The problem of object detection has assumed a central role in computer vision. The ultimate goal in many real case scenarios is to automatically understand what is happening in a given context. What is required is a comprehension of the scene in a semantic sense and therefore classical approaches to the problem of object detection may no longer be sufficient.
In addition to the classical output of an object detection algorithm, i.e. localization information and a categorical label, it would be useful to automatically produce segmentation masks, shape details, tridimensional geometry and so forth.

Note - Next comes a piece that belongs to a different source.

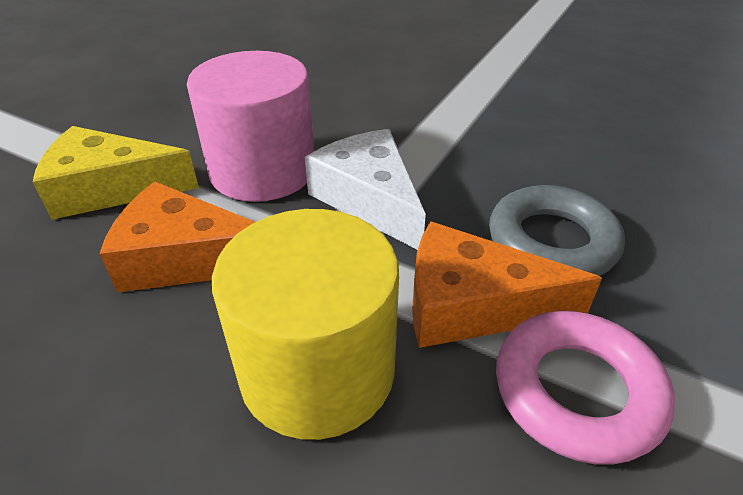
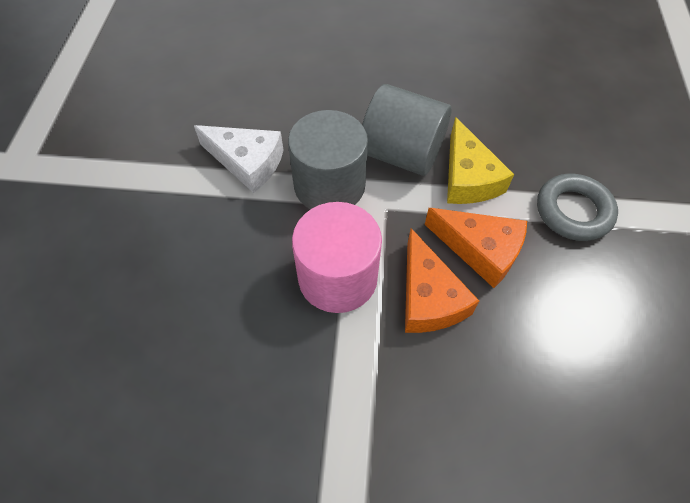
grey cylinder: none = 0 -> [288,110,368,209] [362,84,451,176] = 2
pink ring: [496,311,675,465] = 1 -> none = 0
yellow cylinder: [212,209,399,440] = 1 -> none = 0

Using ensembles of Exemplar-SVMs as object detectors, where a SVM is trained for each positive example in the training set, this kind of semantic annotation can be easily added simply transferring any available annotation from training samples to detected objects. The main drawback of this method is that the evaluation of an ensemble of Exemplar-SVMs is very slow since hundreds or thousands of separate classifiers have to be tested for each detection.
We show that a data structure such as a tree is capable of approximating the output of a given ensemble of Exemplar-SVMs speeding up the process of evaluation. The goal is to introduce a logarithmic factor instead of a linear one with regard to the number of Exemplar-SVMs that need to be evaluated.
This taxonomy-like structure must provide results comparable to the baseline given by the ensemble, both in terms of detection accuracy and in terms of label transfer capability. In case of failure, the produced output (intended as transferred semantic annotation) must be similar to the one given by the ensemble.
The taxonomy is built by clustering Exemplar-SVMs hierarchically and is evaluated by extracting patches from test images in a sliding window fashion. The complexity of the method is reduced from O(NM) to O(log(N)W), where N is the number of Exemplar-SVMs and M the number of extracted windows.
Early rejection thresholds are also learnt for each node in the taxonomy in order to discard unpromising windows at the higher levels of the tree. This can drastically reduce the number of comparisons for each image, leading to a considerable speed-up.